## EXERCISE BRIEF
Every line below that has the string "Rendered" needs to be copied.

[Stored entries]
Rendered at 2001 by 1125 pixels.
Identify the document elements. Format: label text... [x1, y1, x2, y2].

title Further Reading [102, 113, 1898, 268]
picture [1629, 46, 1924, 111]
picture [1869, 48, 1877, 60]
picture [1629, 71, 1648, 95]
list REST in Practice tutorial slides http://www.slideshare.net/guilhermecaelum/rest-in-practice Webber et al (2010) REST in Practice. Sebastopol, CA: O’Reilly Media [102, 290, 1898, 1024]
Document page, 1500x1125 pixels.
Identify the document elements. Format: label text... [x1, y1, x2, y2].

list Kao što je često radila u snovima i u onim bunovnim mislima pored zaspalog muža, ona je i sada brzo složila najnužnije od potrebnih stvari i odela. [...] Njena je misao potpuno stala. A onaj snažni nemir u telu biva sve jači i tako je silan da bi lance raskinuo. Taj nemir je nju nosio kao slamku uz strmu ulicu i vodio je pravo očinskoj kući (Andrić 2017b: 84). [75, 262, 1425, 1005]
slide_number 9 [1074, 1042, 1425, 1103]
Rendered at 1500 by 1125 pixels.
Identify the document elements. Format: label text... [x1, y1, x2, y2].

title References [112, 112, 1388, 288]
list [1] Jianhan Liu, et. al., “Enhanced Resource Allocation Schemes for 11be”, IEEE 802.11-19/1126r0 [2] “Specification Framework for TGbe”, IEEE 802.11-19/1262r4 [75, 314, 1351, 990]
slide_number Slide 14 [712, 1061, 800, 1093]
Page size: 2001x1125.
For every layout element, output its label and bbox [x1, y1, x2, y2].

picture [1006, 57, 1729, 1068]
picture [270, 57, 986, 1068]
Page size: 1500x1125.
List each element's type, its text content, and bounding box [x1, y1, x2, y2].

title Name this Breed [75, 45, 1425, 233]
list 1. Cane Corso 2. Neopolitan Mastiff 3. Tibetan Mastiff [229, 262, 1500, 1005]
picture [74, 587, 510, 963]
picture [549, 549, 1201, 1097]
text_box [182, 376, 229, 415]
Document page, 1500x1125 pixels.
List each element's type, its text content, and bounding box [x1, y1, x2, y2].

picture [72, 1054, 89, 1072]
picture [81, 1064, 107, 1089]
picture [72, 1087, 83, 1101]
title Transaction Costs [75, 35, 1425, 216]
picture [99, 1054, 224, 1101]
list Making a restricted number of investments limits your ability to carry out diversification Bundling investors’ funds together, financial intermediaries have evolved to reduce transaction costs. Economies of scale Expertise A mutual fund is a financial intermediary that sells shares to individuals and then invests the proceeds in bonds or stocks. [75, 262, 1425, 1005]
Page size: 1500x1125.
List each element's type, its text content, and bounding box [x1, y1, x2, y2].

## EXERCISE ANSWER
Rendered at 2001 by 1125 pixels.
Rendered at 1500 by 1125 pixels.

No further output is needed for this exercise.